A few years ago, I wrote a letter to you, and gave it to this site. Now, under similar conditions, I find myself back here again. After reading through a few letters, I decided that I should try my hand at writing one more, just for you.
I remember every detail of our first conversation perfectly. I suppose the details of that aren’t terribly important, but I still remember. Yes, it was over MSN messenger, through a mutual friend, but still, I remember every detail.
Shortly thereafter, I think I fell in love with you. It wasn’t just a fling, or a little crush, but an honest and sincere love. I loved your personality, I loved our conversations, I loved the feeling of knowing you without the pretense of the real world. Just us, happily talking. I loved talking to you about books, movies, horses, and video games, as well as more serious topics, like God, religion, and the Bible. I loved being able to talk to somebody with Christian views similar to mine.

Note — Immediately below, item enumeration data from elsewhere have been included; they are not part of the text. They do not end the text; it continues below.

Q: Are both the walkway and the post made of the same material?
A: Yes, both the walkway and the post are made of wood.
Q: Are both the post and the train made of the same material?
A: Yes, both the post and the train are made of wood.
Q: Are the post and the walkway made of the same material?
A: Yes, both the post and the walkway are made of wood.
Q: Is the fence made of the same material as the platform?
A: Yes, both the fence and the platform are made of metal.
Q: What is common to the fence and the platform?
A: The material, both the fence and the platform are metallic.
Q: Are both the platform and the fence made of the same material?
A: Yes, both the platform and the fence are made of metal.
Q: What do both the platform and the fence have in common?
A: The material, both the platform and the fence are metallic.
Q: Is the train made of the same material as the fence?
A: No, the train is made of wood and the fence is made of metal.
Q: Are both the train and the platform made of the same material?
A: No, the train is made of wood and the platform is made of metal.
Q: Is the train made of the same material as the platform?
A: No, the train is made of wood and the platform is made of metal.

I remember feeling crushed when you started telling me about your boyfriend. I despised everything about him, because I knew that he wasn’t good enough for you. I hated watching you throw yourself at him and submit to his every whim. I hated how you stopped caring about me. I hated how I couldn’t stop caring about you.

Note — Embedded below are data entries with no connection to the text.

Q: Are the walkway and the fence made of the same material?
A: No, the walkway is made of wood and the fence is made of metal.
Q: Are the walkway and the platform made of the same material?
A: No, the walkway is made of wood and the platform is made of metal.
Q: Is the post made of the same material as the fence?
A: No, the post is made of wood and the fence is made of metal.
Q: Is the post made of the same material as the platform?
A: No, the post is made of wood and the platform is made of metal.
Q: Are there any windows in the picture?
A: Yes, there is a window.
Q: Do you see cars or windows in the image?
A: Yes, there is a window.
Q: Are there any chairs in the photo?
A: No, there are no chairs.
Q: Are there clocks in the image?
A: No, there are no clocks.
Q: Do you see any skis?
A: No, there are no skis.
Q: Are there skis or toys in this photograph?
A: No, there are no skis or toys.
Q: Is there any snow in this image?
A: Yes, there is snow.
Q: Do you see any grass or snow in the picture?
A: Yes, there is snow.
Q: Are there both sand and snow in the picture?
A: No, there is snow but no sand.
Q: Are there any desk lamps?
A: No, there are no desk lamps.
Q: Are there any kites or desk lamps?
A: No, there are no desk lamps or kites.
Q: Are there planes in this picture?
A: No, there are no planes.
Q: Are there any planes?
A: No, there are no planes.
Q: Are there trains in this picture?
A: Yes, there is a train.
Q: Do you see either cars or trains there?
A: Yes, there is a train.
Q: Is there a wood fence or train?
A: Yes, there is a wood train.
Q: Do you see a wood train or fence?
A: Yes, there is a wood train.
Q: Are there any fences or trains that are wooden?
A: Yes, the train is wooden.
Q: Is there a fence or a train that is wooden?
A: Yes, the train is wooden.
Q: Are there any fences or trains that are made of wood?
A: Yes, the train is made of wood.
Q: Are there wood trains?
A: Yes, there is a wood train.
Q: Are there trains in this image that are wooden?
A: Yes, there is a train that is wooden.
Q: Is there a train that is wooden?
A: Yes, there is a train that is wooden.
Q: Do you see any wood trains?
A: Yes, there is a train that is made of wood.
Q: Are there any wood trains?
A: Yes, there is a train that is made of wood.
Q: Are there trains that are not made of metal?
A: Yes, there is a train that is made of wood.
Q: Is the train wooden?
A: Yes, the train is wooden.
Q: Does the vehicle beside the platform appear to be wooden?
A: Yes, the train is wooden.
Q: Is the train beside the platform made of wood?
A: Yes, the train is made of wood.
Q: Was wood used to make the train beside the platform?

After a year of abuse from him, he finally broke up with you, and I thought that it might do you some good. Unfortunately, you still wanted him back. You still couldn’t imagine life without him. I had to listen to your rants and desperate cries about how he was “The only guy that ever cared.”
No matter how many times I tried to tell you that I cared, you never listened.

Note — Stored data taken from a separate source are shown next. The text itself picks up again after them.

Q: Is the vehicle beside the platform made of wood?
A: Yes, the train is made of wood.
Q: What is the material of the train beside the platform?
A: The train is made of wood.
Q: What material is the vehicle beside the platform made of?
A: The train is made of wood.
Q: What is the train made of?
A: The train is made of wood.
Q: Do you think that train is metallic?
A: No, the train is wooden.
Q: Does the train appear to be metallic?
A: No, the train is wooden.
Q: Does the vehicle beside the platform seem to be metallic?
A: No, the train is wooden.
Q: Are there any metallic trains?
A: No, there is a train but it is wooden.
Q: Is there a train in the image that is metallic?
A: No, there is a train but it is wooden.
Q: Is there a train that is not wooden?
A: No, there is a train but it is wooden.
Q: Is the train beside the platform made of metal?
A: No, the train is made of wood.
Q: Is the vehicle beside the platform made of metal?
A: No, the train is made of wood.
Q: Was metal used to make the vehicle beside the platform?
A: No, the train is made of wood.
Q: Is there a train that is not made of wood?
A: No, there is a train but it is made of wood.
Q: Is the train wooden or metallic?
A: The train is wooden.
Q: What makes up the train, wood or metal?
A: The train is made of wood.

I tried my hand at letting go, and dated another girl, but my heart wasn’t in it; I still loved you. The relationship with the other girl did not last long.
For a while, we were getting along quite well. I think you might have actually called me your “best friend” a couple of times. Few things have ever made me as happy as that.
I also remember a few days when you came out here to visit me, in the real world. It was truly amazing how we just started talking, like we had always been friends. No awkwardness or contrived personas. Just honest conversations.
And then you started dating other guys. You always seemed to pick the absolute worst excuses for males you could find. No matter how many times I said “This guy sounds like bad news,” you would say “I know what I’m doing. Back off.” So, I would.
I still loved you.
I remember when you told me that you had a one night stand with some guy. Somehow, I managed to remain calm and collected as you went through the details of why you did it. I nearly threw up as you tried to rationalize it. But, I kept my chin up and kept trying to help you. You always asked for my advice, but you never listened. I think I could have helped a little…
Suddenly, you started talking about how nobody ever cared about you, and about how every guy was just awful and mean. I often wondered why I kept putting up with you, but for some reason, I did.
Perhaps I still loved you.
And now, you seem to actively avoid me. I try to talk to you, and you run away. I’ve tried to keep our friendship alive, but you don’t seem to want that. Honestly, it hurts.
But despite all of that, I still love you. I still think that you are the most beautiful girl that I’ve ever met. I still think that you are wonderful. I still wish that you loved me too. But, I know that you never will.
With that, I just want to say, be careful. I hope that you will keep being the intelligent, funny, genuine person that I’ve loved for years.
I’ll always be here for you. If you ever need me, you know where I am.